:: WORK REQUIRED ::
When you reach the line that contains "538 148 15.76" in the data below, start reproducing lines exactly, and stop after the line that contains "621 673 15266".

[Spatial grounding data]
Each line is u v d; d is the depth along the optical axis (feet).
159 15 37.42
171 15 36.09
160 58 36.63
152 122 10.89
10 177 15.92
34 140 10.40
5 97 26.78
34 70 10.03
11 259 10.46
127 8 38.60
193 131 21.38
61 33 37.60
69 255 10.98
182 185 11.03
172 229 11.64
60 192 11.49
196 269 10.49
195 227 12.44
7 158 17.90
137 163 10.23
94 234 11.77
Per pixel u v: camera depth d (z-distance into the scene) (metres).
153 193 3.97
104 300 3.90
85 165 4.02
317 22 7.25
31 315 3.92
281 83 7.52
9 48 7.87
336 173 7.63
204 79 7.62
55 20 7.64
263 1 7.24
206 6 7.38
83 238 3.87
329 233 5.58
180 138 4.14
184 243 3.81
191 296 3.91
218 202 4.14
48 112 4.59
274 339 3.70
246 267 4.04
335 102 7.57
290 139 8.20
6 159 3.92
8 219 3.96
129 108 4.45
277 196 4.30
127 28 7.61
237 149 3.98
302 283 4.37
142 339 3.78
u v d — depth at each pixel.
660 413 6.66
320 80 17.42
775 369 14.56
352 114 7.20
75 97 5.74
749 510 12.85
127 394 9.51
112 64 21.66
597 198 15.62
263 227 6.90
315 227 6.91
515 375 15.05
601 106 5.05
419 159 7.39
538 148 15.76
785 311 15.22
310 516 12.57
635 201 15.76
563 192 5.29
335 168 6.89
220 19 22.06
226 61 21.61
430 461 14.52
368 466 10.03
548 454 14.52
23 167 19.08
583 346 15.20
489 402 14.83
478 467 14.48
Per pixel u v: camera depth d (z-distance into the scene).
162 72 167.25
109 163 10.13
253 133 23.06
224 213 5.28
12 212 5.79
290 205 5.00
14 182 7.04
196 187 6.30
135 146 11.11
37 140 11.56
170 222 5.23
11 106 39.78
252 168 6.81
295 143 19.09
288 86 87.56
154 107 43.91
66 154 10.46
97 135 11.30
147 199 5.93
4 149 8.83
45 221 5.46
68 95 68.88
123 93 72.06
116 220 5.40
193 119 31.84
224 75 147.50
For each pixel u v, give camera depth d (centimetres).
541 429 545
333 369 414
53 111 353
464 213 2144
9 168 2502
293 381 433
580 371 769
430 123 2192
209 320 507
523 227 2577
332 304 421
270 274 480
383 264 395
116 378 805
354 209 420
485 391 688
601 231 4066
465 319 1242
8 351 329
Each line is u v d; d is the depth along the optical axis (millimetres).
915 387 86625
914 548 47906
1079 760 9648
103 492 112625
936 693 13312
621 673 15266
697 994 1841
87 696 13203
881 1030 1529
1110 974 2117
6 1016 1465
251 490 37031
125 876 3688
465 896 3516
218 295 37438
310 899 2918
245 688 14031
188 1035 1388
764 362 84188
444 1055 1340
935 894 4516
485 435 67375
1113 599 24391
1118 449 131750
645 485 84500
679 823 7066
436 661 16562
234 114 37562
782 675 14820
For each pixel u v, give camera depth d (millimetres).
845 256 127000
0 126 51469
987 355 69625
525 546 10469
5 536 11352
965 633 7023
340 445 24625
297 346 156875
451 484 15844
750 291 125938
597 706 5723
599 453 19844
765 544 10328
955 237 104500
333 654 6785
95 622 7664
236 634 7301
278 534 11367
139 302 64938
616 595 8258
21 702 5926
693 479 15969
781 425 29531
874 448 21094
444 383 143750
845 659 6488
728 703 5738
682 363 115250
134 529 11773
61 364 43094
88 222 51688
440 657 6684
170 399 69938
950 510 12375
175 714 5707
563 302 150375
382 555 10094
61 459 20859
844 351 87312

:: SOLVED EXERCISE ::
538 148 15.76
785 311 15.22
310 516 12.57
635 201 15.76
563 192 5.29
335 168 6.89
220 19 22.06
226 61 21.61
430 461 14.52
368 466 10.03
548 454 14.52
23 167 19.08
583 346 15.20
489 402 14.83
478 467 14.48
Per pixel u v: camera depth d (z-distance into the scene).
162 72 167.25
109 163 10.13
253 133 23.06
224 213 5.28
12 212 5.79
290 205 5.00
14 182 7.04
196 187 6.30
135 146 11.11
37 140 11.56
170 222 5.23
11 106 39.78
252 168 6.81
295 143 19.09
288 86 87.56
154 107 43.91
66 154 10.46
97 135 11.30
147 199 5.93
4 149 8.83
45 221 5.46
68 95 68.88
123 93 72.06
116 220 5.40
193 119 31.84
224 75 147.50
For each pixel u v, give camera depth d (centimetres).
541 429 545
333 369 414
53 111 353
464 213 2144
9 168 2502
293 381 433
580 371 769
430 123 2192
209 320 507
523 227 2577
332 304 421
270 274 480
383 264 395
116 378 805
354 209 420
485 391 688
601 231 4066
465 319 1242
8 351 329
Each line is u v d; d is the depth along the optical axis (millimetres).
915 387 86625
914 548 47906
1079 760 9648
103 492 112625
936 693 13312
621 673 15266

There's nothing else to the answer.